Interpostos embargos de declaração pelo Ministério Público, pelas razões
de fls. 880-882, afirmando que, diversamente do concluído pela C. Turma,
havia tese sobre o tema.
Inconformado, o reclamante opõe embargos, às fls. 893/896, indicando
nulidade do julgado por negativa de prestação jurisdicional, por entender que
a C. Turma não examinou omissões apontadas em embargos de declaração.

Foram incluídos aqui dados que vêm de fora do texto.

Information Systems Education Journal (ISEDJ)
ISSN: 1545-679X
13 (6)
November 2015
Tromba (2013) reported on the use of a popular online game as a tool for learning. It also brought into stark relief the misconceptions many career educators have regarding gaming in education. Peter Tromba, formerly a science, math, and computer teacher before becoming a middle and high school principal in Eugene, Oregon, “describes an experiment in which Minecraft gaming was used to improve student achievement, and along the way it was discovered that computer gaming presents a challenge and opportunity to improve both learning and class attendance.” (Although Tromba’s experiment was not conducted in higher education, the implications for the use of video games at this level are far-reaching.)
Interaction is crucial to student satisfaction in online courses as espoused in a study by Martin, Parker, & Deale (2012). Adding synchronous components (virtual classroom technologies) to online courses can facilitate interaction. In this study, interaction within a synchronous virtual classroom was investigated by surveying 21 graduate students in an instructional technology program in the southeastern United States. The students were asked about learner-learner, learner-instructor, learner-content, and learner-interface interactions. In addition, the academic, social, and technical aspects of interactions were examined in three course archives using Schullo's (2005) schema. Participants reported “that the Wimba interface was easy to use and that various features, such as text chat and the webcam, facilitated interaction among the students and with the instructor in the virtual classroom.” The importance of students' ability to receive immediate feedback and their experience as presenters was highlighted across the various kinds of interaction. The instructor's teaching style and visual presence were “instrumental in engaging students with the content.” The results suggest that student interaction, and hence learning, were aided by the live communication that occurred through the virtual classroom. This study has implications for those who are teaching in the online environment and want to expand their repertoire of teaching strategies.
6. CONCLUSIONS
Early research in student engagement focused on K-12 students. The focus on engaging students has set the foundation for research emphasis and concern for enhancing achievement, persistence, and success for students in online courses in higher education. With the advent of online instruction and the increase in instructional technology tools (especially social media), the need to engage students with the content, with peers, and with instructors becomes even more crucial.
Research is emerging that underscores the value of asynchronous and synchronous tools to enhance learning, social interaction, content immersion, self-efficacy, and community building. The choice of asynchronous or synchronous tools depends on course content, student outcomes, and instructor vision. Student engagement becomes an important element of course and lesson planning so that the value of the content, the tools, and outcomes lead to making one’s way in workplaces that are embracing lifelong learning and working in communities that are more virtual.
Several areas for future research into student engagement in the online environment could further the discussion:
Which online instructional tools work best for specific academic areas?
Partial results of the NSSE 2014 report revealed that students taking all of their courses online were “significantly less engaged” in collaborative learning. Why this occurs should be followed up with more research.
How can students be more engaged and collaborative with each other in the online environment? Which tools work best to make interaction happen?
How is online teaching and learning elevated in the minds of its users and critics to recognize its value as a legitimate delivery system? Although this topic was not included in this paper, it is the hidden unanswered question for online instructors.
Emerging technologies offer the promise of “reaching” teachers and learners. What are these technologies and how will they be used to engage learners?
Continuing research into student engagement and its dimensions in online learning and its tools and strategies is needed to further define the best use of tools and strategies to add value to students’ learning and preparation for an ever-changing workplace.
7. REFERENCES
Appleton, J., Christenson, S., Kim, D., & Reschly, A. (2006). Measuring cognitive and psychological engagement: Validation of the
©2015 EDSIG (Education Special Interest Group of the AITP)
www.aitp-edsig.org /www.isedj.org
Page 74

Aponta ofensa aos arts. 832, 896 e 897-A da CLT, 535 do CPC, XXXV e LV do
art. 5º e 93, IX, da Constituição Federal. Alega ofensa ao art. 896 da CLT,
porque a v. decisão contrariou a Súmula n. 331 do c. TST, por não se tratar
de matéria fática.
Não foi apresentada impugnação, conforme certidão de fl. 898.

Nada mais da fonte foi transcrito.